Exercise material =>
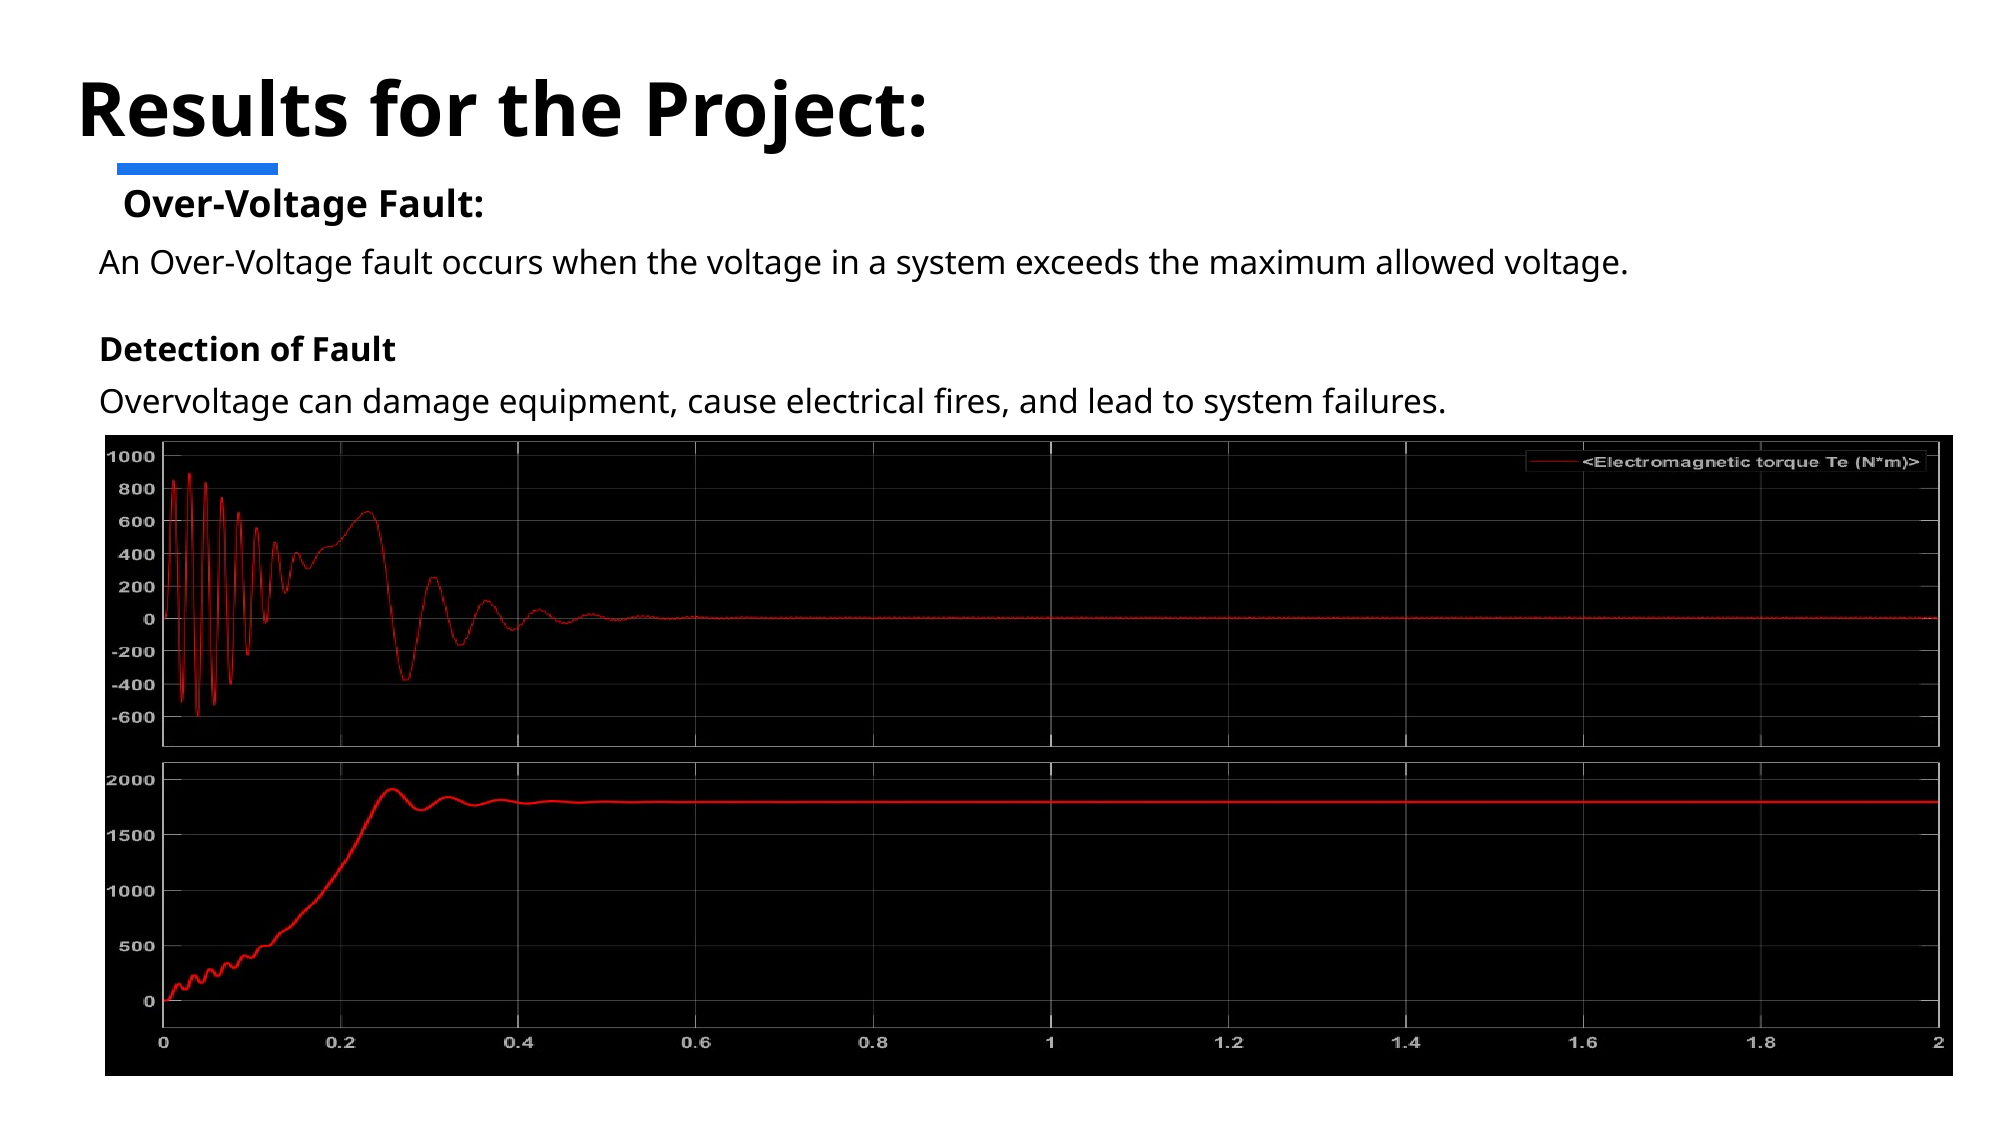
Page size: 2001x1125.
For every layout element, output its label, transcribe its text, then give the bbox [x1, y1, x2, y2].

title Results for the Project: [61, 53, 1849, 234]
picture [105, 434, 1953, 1076]
text_box An Over-Voltage fault occurs when the voltage in a system exceeds the maximum allowed voltage. Detection of Fault Overvoltage can damage equipment, cause electrical fires, and lead to system failures. [84, 233, 1979, 531]
text_box Over-Voltage Fault: [107, 173, 1108, 233]
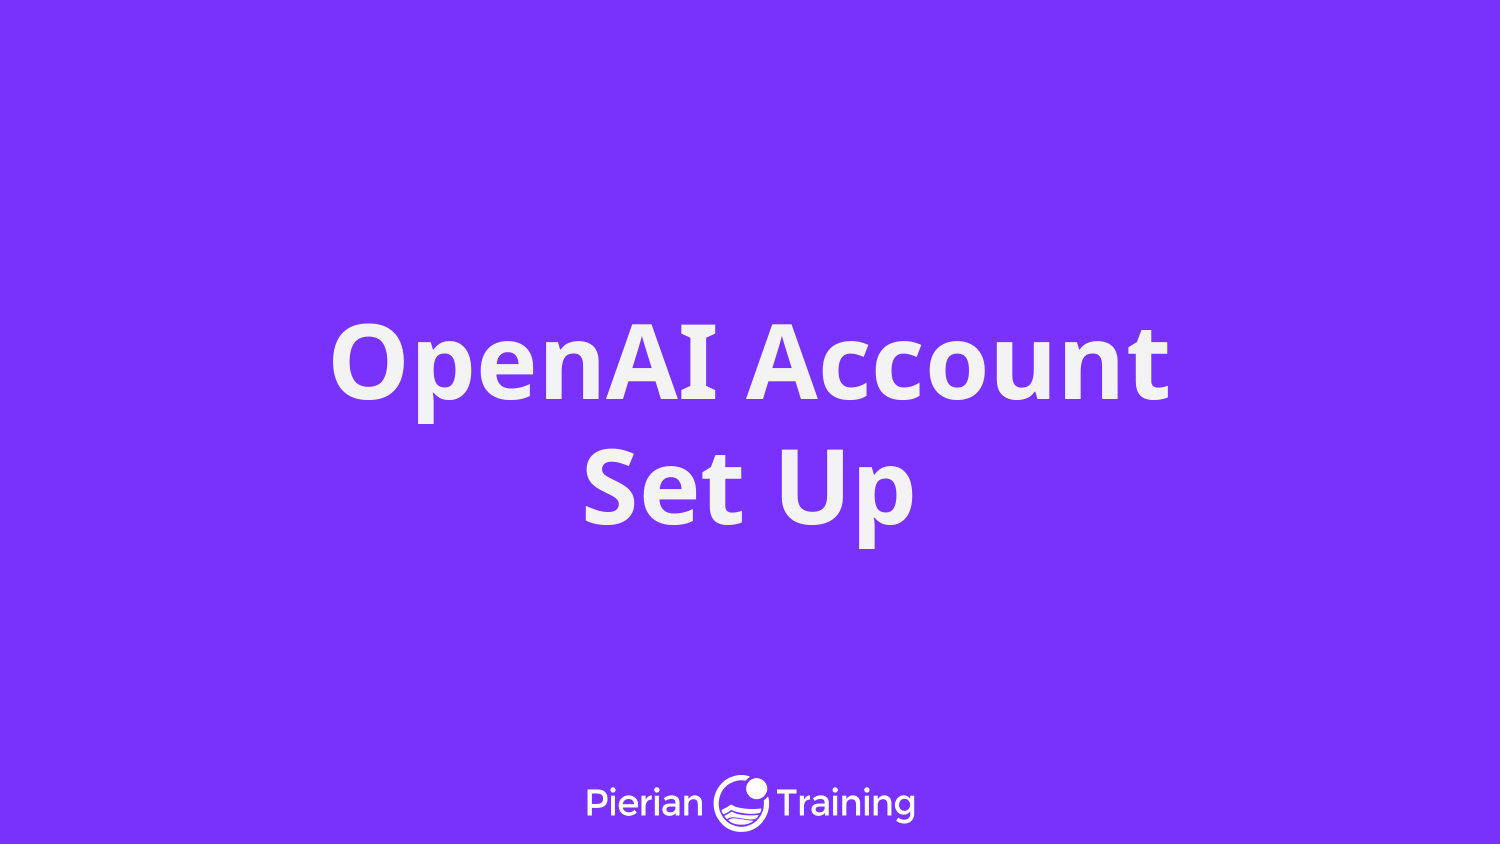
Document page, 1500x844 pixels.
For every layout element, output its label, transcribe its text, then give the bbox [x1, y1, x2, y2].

picture [583, 775, 916, 832]
text_box OpenAI Account Set Up [0, 280, 1500, 561]
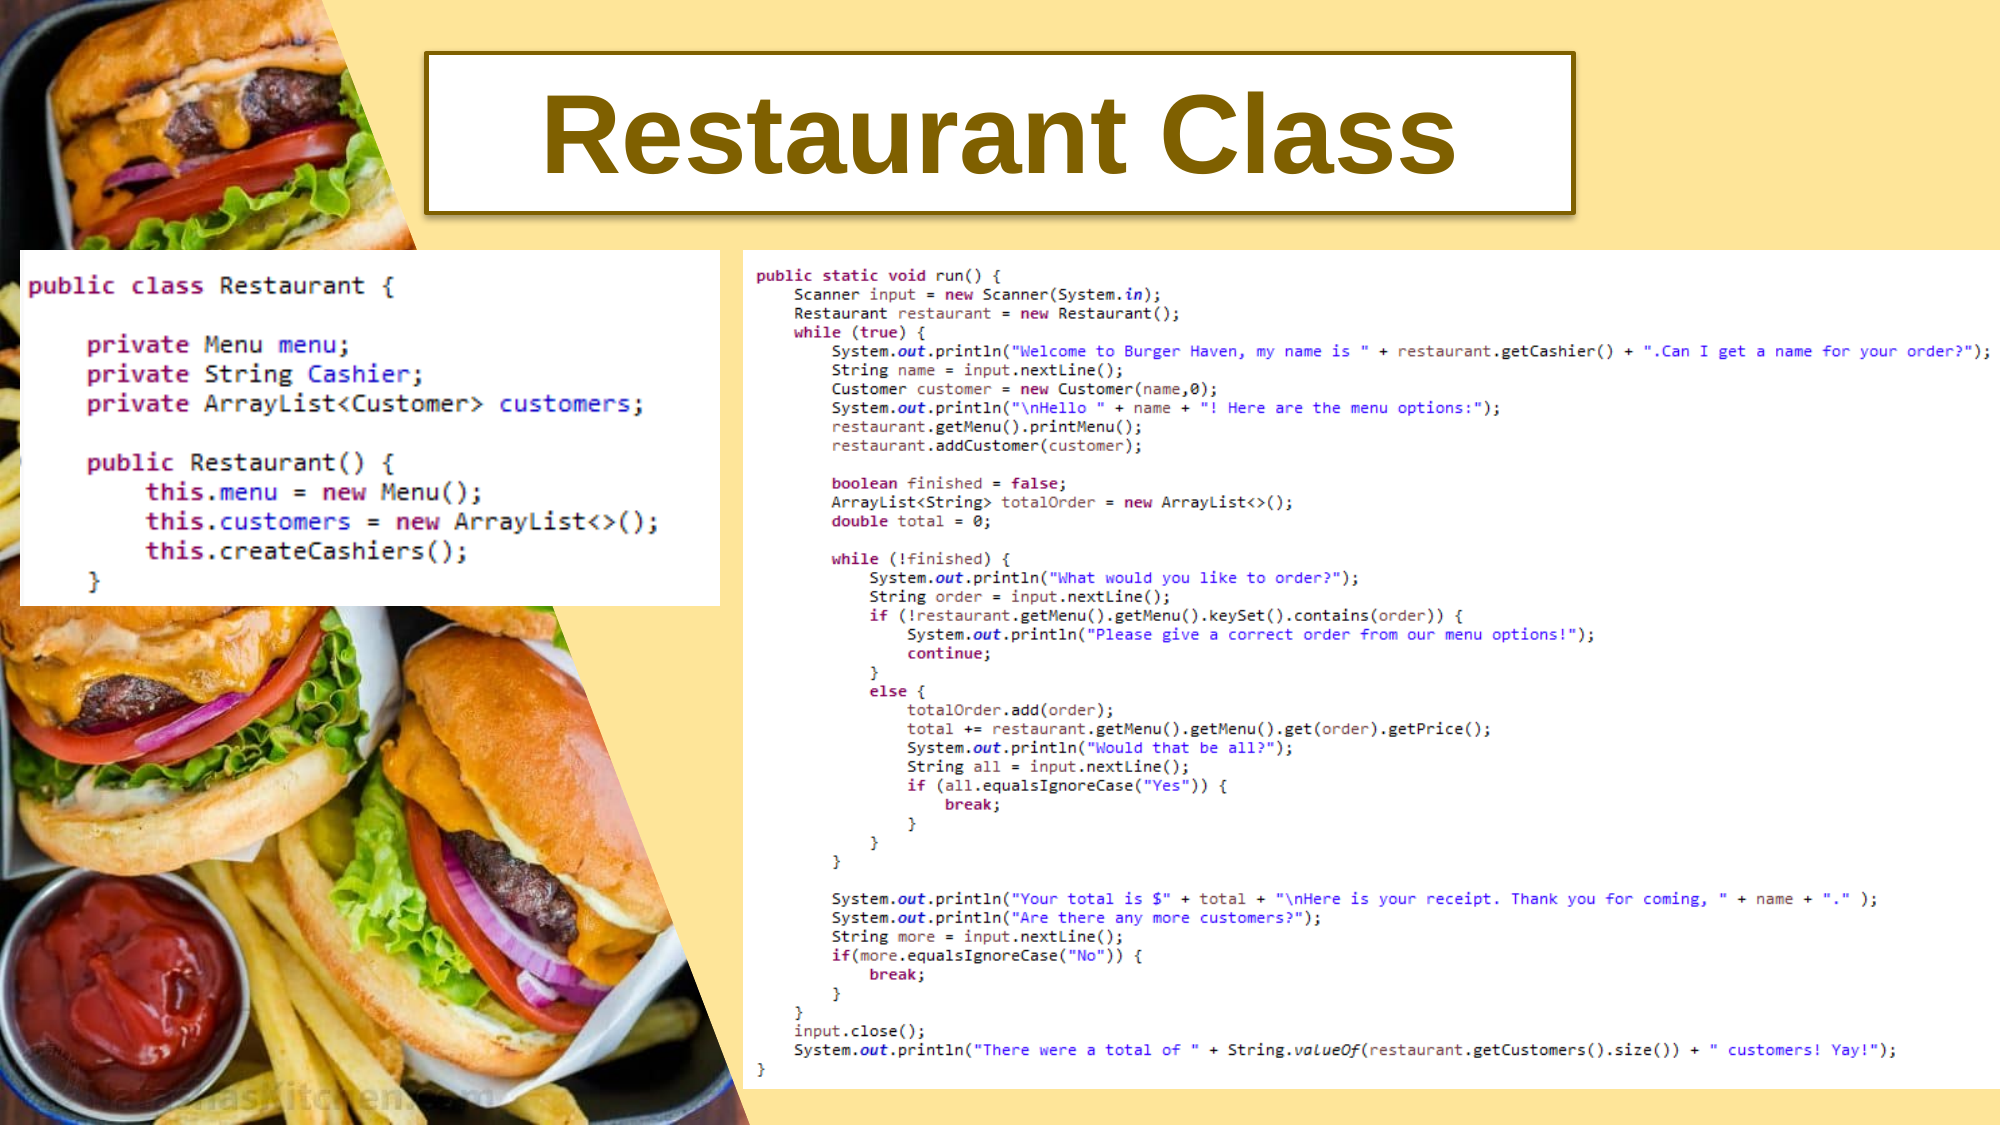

What is required => Leaving out the pictures, repeat all of the entries exactly.

Response to the task =>
Page size: 2001x1125.
For every layout element, output its label, transcribe its text, then give the bbox [x1, y1, x2, y2].

title Results for the Project: [61, 53, 1849, 234]
picture [105, 434, 1953, 1076]
text_box An Over-Voltage fault occurs when the voltage in a system exceeds the maximum allowed voltage. Detection of Fault Overvoltage can damage equipment, cause electrical fires, and lead to system failures. [84, 233, 1979, 531]
text_box Over-Voltage Fault: [107, 173, 1108, 233]
Document page, 1500x844 pixels.
For every layout element, output its label, transcribe its text, then give the bbox [x1, y1, x2, y2].

picture [583, 775, 916, 832]
text_box OpenAI Account Set Up [0, 280, 1500, 561]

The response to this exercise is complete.